Honeywell's Rothman: 'Five things dealers need'

Thursday, April 2, 2009

LAS VEGAS--During a tour of the Honeywell Security booth on the opening day of ISC West, Ron Rothman, president of Honeywell Security and Communications, enumerated the five things he believes manufacturers need to do to help dealers, "especially during a down economy."

"We need to help them increase their closing ratio, up the average sales price, create RMR, lower labor costs and lower attrition," he said.

"It's good for them, and it's good for us," Rothman said.

New products Honeywell was showing at its booth here help drive those five things, Rothman said.
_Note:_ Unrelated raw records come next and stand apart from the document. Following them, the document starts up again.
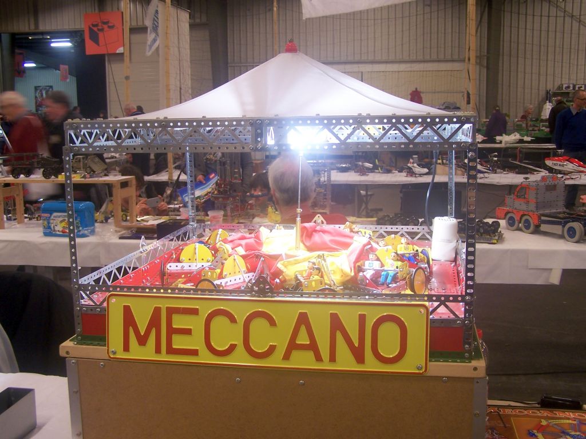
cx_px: 293
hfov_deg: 46.8
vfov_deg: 36.0
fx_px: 677
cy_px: 220
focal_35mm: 40
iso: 80
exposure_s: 1/6
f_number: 2.8
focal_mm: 6.7
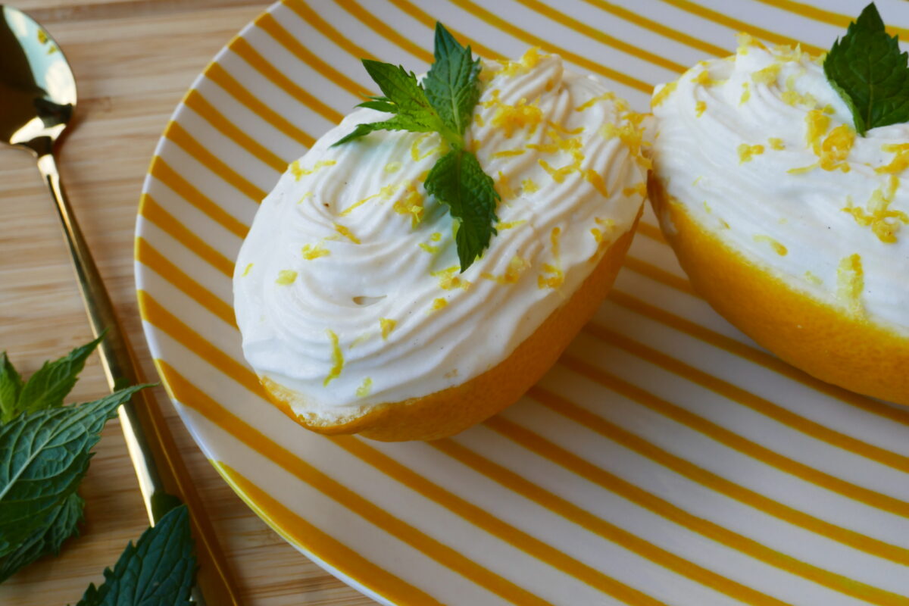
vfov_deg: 33.4
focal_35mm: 40
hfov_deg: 48.5
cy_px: 303
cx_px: 454
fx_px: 1010
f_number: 8
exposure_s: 1/80
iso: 320
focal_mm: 14.6
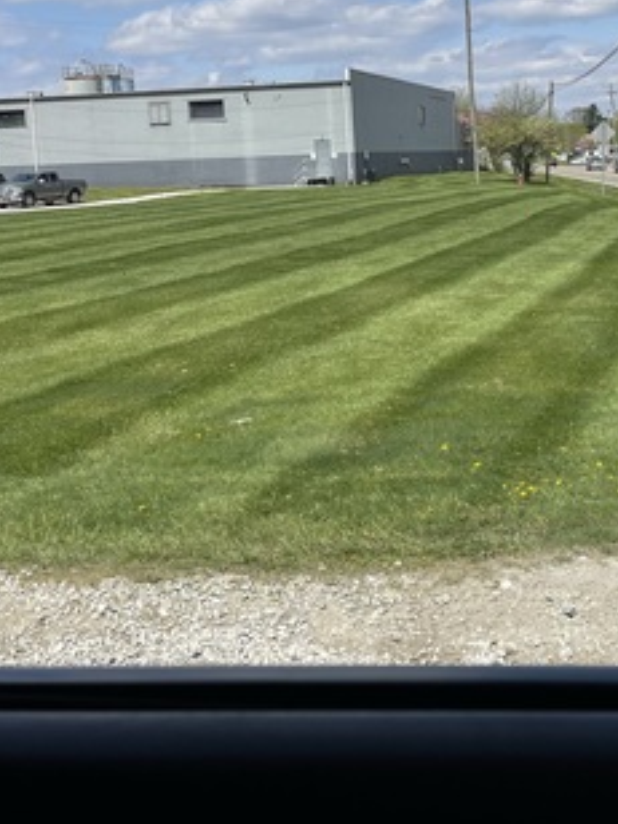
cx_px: 482
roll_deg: +2.8
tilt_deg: -5.3
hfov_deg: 31.5
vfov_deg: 41.3
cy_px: 247
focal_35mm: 45
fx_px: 1071
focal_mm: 5.1
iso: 32
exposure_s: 1/4717
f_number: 1.6
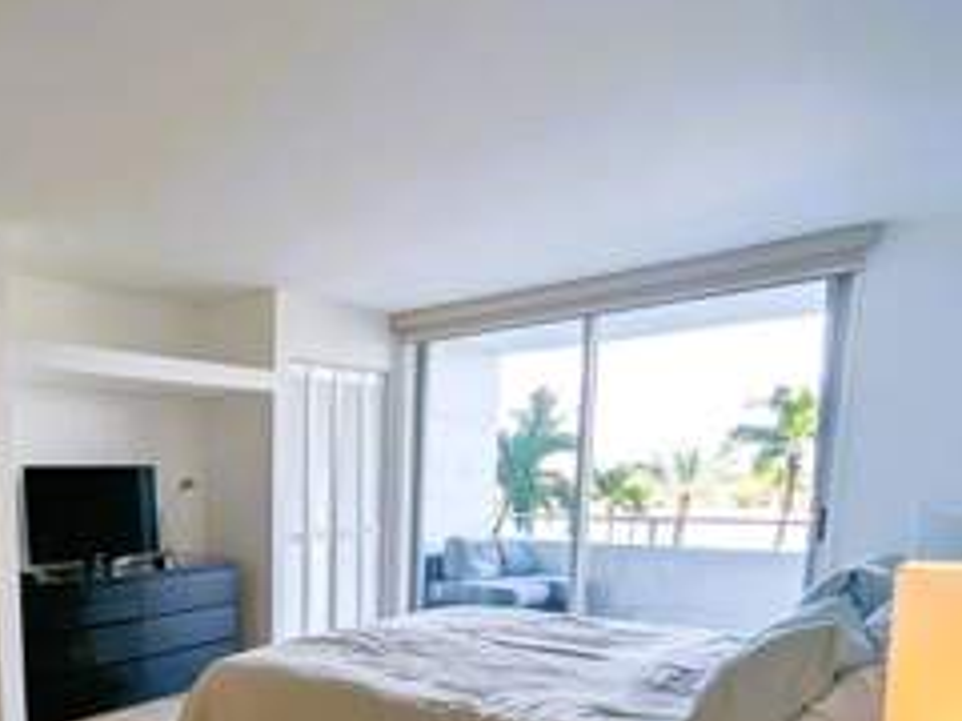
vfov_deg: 49.8
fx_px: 723
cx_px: 160
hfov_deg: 60.5
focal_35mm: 26
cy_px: 581
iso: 48
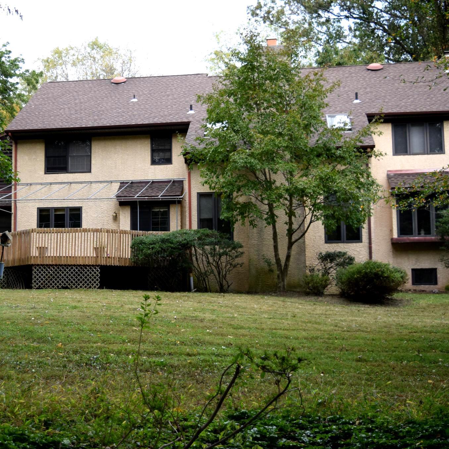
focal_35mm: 54
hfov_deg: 31.3
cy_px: 226
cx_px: 132
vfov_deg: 31.6
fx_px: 792
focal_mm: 28
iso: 800
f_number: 4.2
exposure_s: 1/640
For example, Honeywell's new Wireless Asset Protection Sensors can help dealers "protect assets [from painting to expensive machinery or technology] within a home or business," something that was difficult to do previously because of high costs, complex programming or lots of labor.

The wireless sensors are easy to program and install. A sensor can be affixed to a certain object and programmed so an alert is sent when it is moved or opened, using the same accelerometer technology found in the popular Wii video game. Further, because some objects (a painting for example) should never be moved, the sensor can easily be programmed to be more sensitive than a sensor placed on office equipment, which would be moved for cleaning. 

In addition, when a sensor detects movement or an opening, "it may not be an alarm, it may be awareness. The beauty of it, is that you can decide whether it should be an alarm or awareness," Rothman said. "If you're getting water in your basement, you want to know about it, but you don't want to call the police."

These products, along with new color touchpads, are part of Honeywell's Total Connect products that enable home and business owners to use the Internet, PDA and cellphone to receive alerts and take actions. It can also be integrated with video systems.

"It gets people using their security systems more, which feeds into those five things," he said. When they're using their systems, they're paying their bills. And that lowers attrition.

"It's good for dealers and it's good for us," he reiterated.